### WHAT IS REQUIRED
The answer must be an exact transcription of all the records below.

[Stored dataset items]
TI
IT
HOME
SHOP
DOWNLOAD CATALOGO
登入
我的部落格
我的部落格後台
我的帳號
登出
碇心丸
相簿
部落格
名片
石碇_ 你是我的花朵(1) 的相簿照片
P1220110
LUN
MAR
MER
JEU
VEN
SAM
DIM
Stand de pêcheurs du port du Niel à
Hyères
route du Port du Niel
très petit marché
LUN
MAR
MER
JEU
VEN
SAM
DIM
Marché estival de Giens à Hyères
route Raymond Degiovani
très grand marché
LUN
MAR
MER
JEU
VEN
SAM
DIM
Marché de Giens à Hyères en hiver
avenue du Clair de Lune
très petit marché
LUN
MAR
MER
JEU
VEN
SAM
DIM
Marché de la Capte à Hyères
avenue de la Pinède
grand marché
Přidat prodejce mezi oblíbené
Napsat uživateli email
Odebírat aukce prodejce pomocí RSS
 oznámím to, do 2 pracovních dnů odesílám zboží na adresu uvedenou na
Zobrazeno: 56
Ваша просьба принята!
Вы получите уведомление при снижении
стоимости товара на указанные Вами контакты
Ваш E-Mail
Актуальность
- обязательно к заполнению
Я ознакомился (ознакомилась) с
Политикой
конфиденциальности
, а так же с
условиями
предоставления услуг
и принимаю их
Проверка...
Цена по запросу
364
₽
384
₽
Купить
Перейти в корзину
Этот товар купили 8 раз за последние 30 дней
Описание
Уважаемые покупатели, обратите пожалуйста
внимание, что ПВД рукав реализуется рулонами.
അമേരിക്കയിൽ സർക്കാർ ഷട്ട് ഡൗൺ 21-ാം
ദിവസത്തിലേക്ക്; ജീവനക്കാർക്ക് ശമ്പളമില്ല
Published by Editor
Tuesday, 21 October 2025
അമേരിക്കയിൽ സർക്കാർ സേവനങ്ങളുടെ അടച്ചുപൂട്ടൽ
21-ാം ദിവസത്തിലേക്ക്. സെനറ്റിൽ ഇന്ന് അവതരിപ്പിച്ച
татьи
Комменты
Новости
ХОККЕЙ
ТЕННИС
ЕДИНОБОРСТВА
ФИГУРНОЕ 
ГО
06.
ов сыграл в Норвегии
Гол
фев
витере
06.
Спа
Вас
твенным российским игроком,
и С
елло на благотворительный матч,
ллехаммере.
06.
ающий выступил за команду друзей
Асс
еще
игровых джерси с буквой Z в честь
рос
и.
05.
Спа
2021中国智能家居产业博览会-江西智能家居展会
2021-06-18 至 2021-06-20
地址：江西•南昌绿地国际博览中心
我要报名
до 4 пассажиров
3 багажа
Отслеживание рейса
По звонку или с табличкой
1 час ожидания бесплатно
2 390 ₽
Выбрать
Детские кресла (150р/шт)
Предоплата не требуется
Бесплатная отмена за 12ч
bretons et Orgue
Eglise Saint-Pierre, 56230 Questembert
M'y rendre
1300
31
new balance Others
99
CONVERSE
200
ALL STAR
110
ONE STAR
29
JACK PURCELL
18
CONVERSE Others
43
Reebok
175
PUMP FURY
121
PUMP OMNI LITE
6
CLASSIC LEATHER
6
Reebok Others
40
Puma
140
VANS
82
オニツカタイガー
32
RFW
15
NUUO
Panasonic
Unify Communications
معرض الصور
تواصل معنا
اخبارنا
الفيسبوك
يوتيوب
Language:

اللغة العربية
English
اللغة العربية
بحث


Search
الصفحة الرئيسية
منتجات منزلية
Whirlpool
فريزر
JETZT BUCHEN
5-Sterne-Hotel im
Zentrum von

### WRITTEN SOLUTION
TI
IT
HOME
SHOP
DOWNLOAD CATALOGO
登入
我的部落格
我的部落格後台
我的帳號
登出
碇心丸
相簿
部落格
名片
石碇_ 你是我的花朵(1) 的相簿照片
P1220110
LUN
MAR
MER
JEU
VEN
SAM
DIM
Stand de pêcheurs du port du Niel à
Hyères
route du Port du Niel
très petit marché
LUN
MAR
MER
JEU
VEN
SAM
DIM
Marché estival de Giens à Hyères
route Raymond Degiovani
très grand marché
LUN
MAR
MER
JEU
VEN
SAM
DIM
Marché de Giens à Hyères en hiver
avenue du Clair de Lune
très petit marché
LUN
MAR
MER
JEU
VEN
SAM
DIM
Marché de la Capte à Hyères
avenue de la Pinède
grand marché
Přidat prodejce mezi oblíbené
Napsat uživateli email
Odebírat aukce prodejce pomocí RSS
 oznámím to, do 2 pracovních dnů odesílám zboží na adresu uvedenou na
Zobrazeno: 56
Ваша просьба принята!
Вы получите уведомление при снижении
стоимости товара на указанные Вами контакты
Ваш E-Mail
Актуальность
- обязательно к заполнению
Я ознакомился (ознакомилась) с
Политикой
конфиденциальности
, а так же с
условиями
предоставления услуг
и принимаю их
Проверка...
Цена по запросу
364
₽
384
₽
Купить
Перейти в корзину
Этот товар купили 8 раз за последние 30 дней
Описание
Уважаемые покупатели, обратите пожалуйста
внимание, что ПВД рукав реализуется рулонами.
അമേരിക്കയിൽ സർക്കാർ ഷട്ട് ഡൗൺ 21-ാം
ദിവസത്തിലേക്ക്; ജീവനക്കാർക്ക് ശമ്പളമില്ല
Published by Editor
Tuesday, 21 October 2025
അമേരിക്കയിൽ സർക്കാർ സേവനങ്ങളുടെ അടച്ചുപൂട്ടൽ
21-ാം ദിവസത്തിലേക്ക്. സെനറ്റിൽ ഇന്ന് അവതരിപ്പിച്ച
татьи
Комменты
Новости
ХОККЕЙ
ТЕННИС
ЕДИНОБОРСТВА
ФИГУРНОЕ 
ГО
06.
ов сыграл в Норвегии
Гол
фев
витере
06.
Спа
Вас
твенным российским игроком,
и С
елло на благотворительный матч,
ллехаммере.
06.
ающий выступил за команду друзей
Асс
еще
игровых джерси с буквой Z в честь
рос
и.
05.
Спа
2021中国智能家居产业博览会-江西智能家居展会
2021-06-18 至 2021-06-20
地址：江西•南昌绿地国际博览中心
我要报名
до 4 пассажиров
3 багажа
Отслеживание рейса
По звонку или с табличкой
1 час ожидания бесплатно
2 390 ₽
Выбрать
Детские кресла (150р/шт)
Предоплата не требуется
Бесплатная отмена за 12ч
bretons et Orgue
Eglise Saint-Pierre, 56230 Questembert
M'y rendre
1300
31
new balance Others
99
CONVERSE
200
ALL STAR
110
ONE STAR
29
JACK PURCELL
18
CONVERSE Others
43
Reebok
175
PUMP FURY
121
PUMP OMNI LITE
6
CLASSIC LEATHER
6
Reebok Others
40
Puma
140
VANS
82
オニツカタイガー
32
RFW
15
NUUO
Panasonic
Unify Communications
معرض الصور
تواصل معنا
اخبارنا
الفيسبوك
يوتيوب
Language:

اللغة العربية
English
اللغة العربية
بحث


Search
الصفحة الرئيسية
منتجات منزلية
Whirlpool
فريزر
JETZT BUCHEN
5-Sterne-Hotel im
Zentrum von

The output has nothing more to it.